I see I haven’t posted an item since 17 March. Excuses range from “I’ve been too busy to blog” and “I’m suffering a multi-tasking deficiency” to “I’ve sustained a fit of sanity, wherein I see no percentage in posting elaborate messages into the Void.”

Mostly, though, I’ve been in thrall to a fiction project, a series of speculative novels. The Muse, revealing herself as a dominatrix this time around, has shacked up with me big time. (I speak only figuratively, of course. Good morning, Sara.)

This project is shaping up to be a real monster—in size and, if I’m not careful, in Frankensteinian ungainliness as well. Unless of course the Grim Reaper intervenes, which—given average lifespans for the modern male and the rate at which I’m proceeding—is a statistical near-certainty.

Working dust-jacket copy:

This book is for real readers—for people with almost pathological cravings for gnarly substance, for readers who take Proust on picnics, who wish that Hegel’s sentences were longer and who are sorry David Foster Wallace’s editors convinced him to reduce the endnotes in Infinite Jest from a few hundred to just one hundred pages (388 extant notes in total, with notes within notes and, in least one case, notes within notes within a note).

If you aren’t this sort of reader, then go f*** yourself. This book isn’t for you.


“You can’t say that,” says my Sara.

“You don’t understand modern marketing,” I reply.

4 thoughts on “Gallows humor for writers”

  1. I agree with Sara. I mean, you could say that, it’s a free world. But if you want to convince an Amazon browser to buy the book, you should probably say something else. I’d go with “Piprell describes sexual intercourse in a way that’s just like looking at pornography.” Or maybe, “If you want to lose 50 pounds in eleven days, this book is for you!”

    • I expect you’re right.
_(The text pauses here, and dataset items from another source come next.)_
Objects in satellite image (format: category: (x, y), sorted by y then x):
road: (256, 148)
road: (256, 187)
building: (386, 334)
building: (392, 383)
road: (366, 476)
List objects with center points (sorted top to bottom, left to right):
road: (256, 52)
But of course my draft cover copy is only a spoof–a crie de coeur from an addled author who confidently expects to rank right up there with Hegel as a best-selling stylist and purveyor of popular entertainment.
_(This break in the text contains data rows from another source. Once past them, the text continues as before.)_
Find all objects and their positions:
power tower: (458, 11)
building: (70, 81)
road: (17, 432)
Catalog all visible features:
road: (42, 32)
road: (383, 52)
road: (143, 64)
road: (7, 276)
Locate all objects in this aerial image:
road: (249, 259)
      Your “lose 50 pounds in 11 days” hook, on the other hand, is brilliant and, unless you threaten to sue me, that’s what I’m going to go with.

  2. Why are you writing for real readers? There aren’t any left. What you should do is make videos. Writing is a dead art form. Remember what Jack Somebody said (can’t remember his last name): “What is a writer but a schmuck with an Underwood?” Nobody knows what an Underwood is anymore, either.